%%

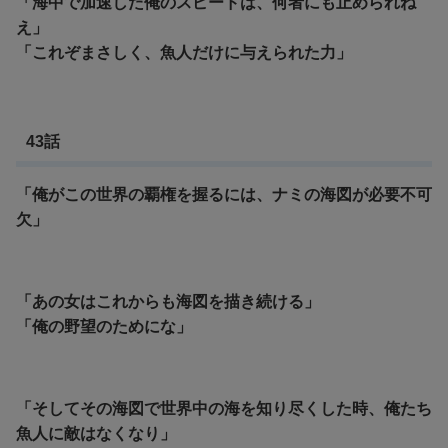
「海中で加速した俺のスピードは、何者にも止められね
え」
「これぞまさしく、魚人だけに与えられた力」
43話
「俺がこの世界の覇権を握るには、ナミの海図が必要不可
欠」
「あの女はこれからも海図を描き続ける」
「俺の野望のためにな」
「そしてその海図で世界中の海を知り尽くした時、俺たち
魚人に敵はなくなり」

%%

WORK TO BE COMPLETED
Each record needs to be reproduced exactly, and no image should be carried over.

WRITTEN ANSWER
「海中で加速した俺のスピードは、何者にも止められね
え」
「これぞまさしく、魚人だけに与えられた力」
43話
「俺がこの世界の覇権を握るには、ナミの海図が必要不可
欠」
「あの女はこれからも海図を描き続ける」
「俺の野望のためにな」
「そしてその海図で世界中の海を知り尽くした時、俺たち
魚人に敵はなくなり」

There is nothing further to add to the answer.